New Zealand Law Society - Barrister sent letter without client’s approval

Barrister sent letter without client’s approval

This article is over 3 years old. More recent information on this subject may exist.

[Names used in this article are fictitious]

A barrister who sent out an important letter despite her client not having given her the say-so has been fined $1,500 by a lawyers standards committee.

The committee also found that the barrister, Redlaw, failed to keep her client informed and/or consult her about ongoing instructions to an accountant.

The committee made two findings of unsatisfactory conduct by Redlaw.

Redlaw was instructed in January 2014 to provide legal services to Ms Dartle in respect of relationship property and related matters.

Redlaw acted for Ms Dartle until the relationship of trust and confidence between client and lawyer was damaged. In a letter dated 24 August 2016, Redlaw urged Ms Dartle to obtain alternative representation, which she did.

In April 2017, Ms Dartle complained to the New Zealand Law Society about Redlaw’s conduct and the standard of services provided.

One of Ms Dartle’s complaints was that Redlaw sent a letter to her husband’s counsel without her approval. The dispatch of the letter was the cause of the breakdown in the client-lawyer relationship.

The letter advised that Ms Redlaw, through a third party, had received an approach from someone interested in buying a company that her husband had previously said had no value.

Redlaw emailed Ms Dartle a draft letter, seeking approval to send it. Ms Dartle did not respond. Despite that, the letter was sent and copied to her. Redlaw acknowledged that the letter was sent without Ms Dartle’s specific prior approval.

Redlaw said the letter was sent in the context where her client did not want to go to court, there was a four-day fixture looming and they had previously agreed to try to settle matters. Redlaw also said the letter was in accordance with Ms  Dartle’s earlier instructions and was an action that she and Ms Dartle had specifically discussed should occur.

“However, this rather begs the question,” the committee said. “If [Redlaw] had clear instructions as to the course of action to be followed, why did she send the draft letter out for approval?”

Further, an earlier email Redlaw had sent Ms Dartle also made it clear that while the strategy of testing the market had been discussed in general terms, Redlaw did not have current or specific instructions to do that at the time she sent the letter.

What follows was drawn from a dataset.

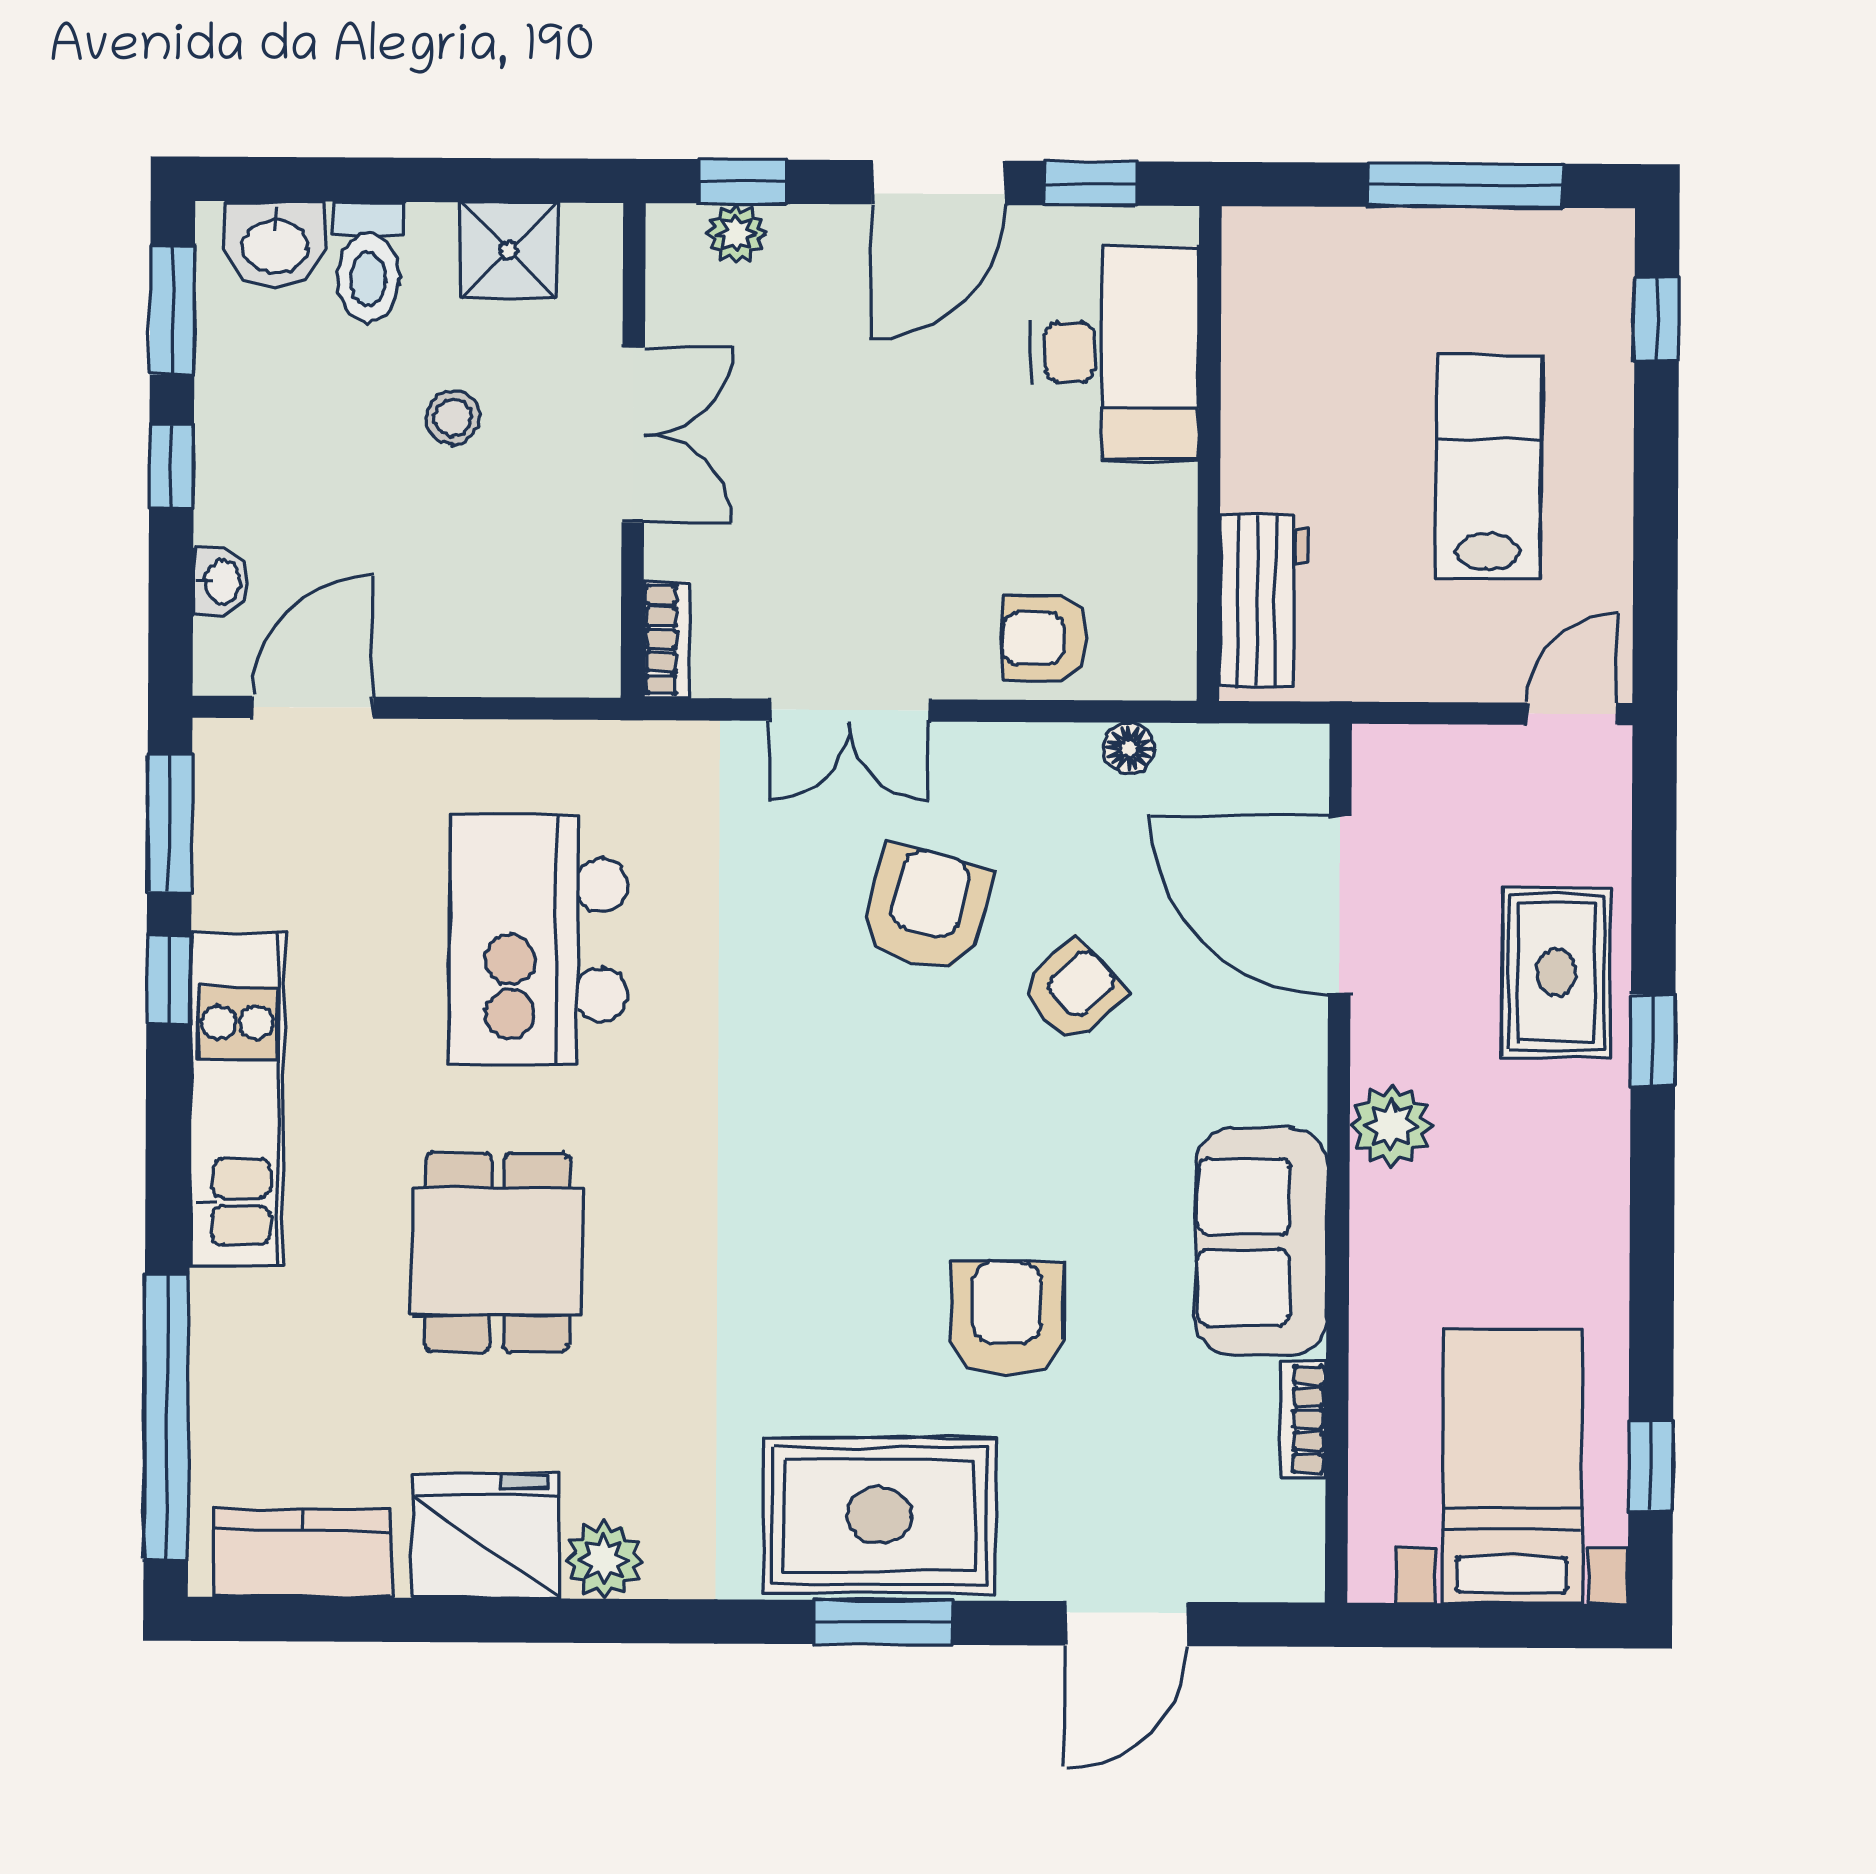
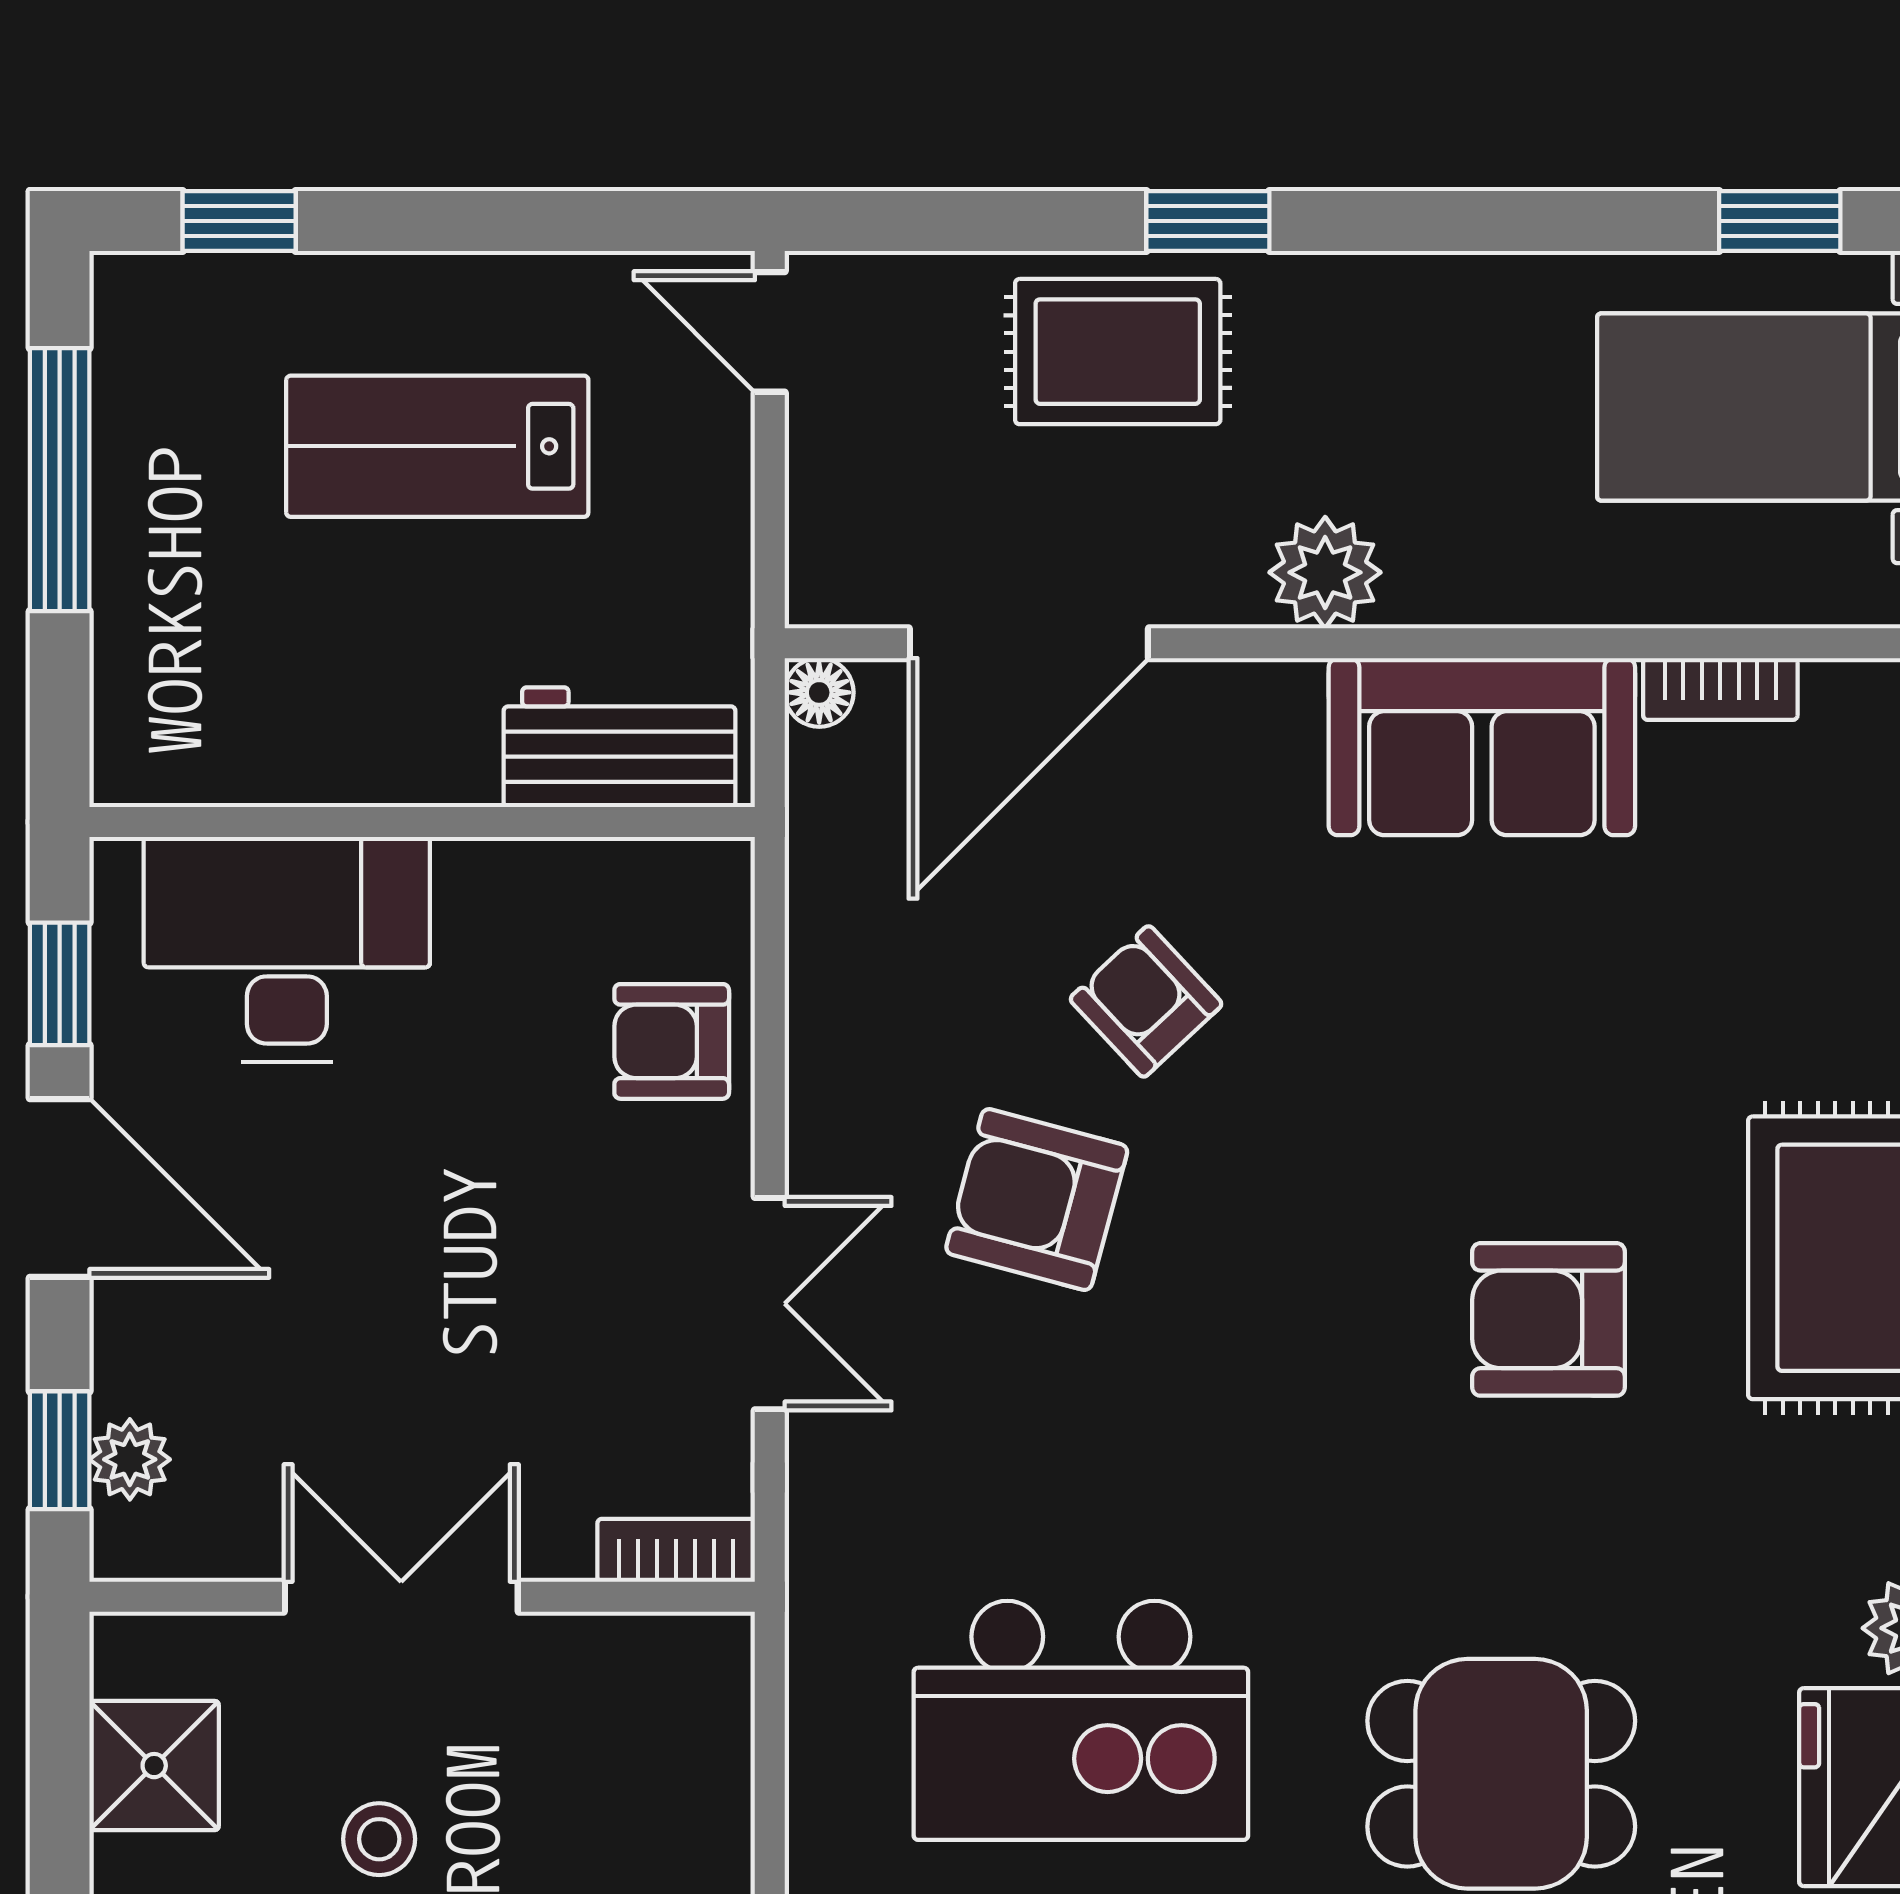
armchair: (1045, 638) -> (672, 1041), turned 90
floor lamp: (1129, 748) -> (819, 692), moved
armchair: (1007, 1318) -> (1549, 1319), moved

“In the committee’s view, the decision to send the letter was a significant decision in the litigation.”

The committee found that Redlaw had breached the provisions of rule 13.3 of the Lawyers and Conveyancers Act (Lawyers: Conduct and Client Care) Rules 2008. That rule requires lawyers to obtain and follow a client’s instructions on significant decisions in respect of the conduct of litigation.

The committee also found that Redlaw had failed to keep Ms Dartle informed and to consult with her in respect of ongoing instructions she provided to a forensic accountant to undertake work on Ms Dartle’s behalf.

Redlaw had a duty “to consult her client about the steps taken (in this case by providing the accountant with approval for ongoing work) to implement the client’s instructions,” the committee said.

“The committee finds that she failed to do so.” There was no evidence that Redlaw was checking with her client that the ongoing work was acceptable or approved, the committee noted.

As well as the fine, the committee ordered Redlaw to pay $2,000 costs.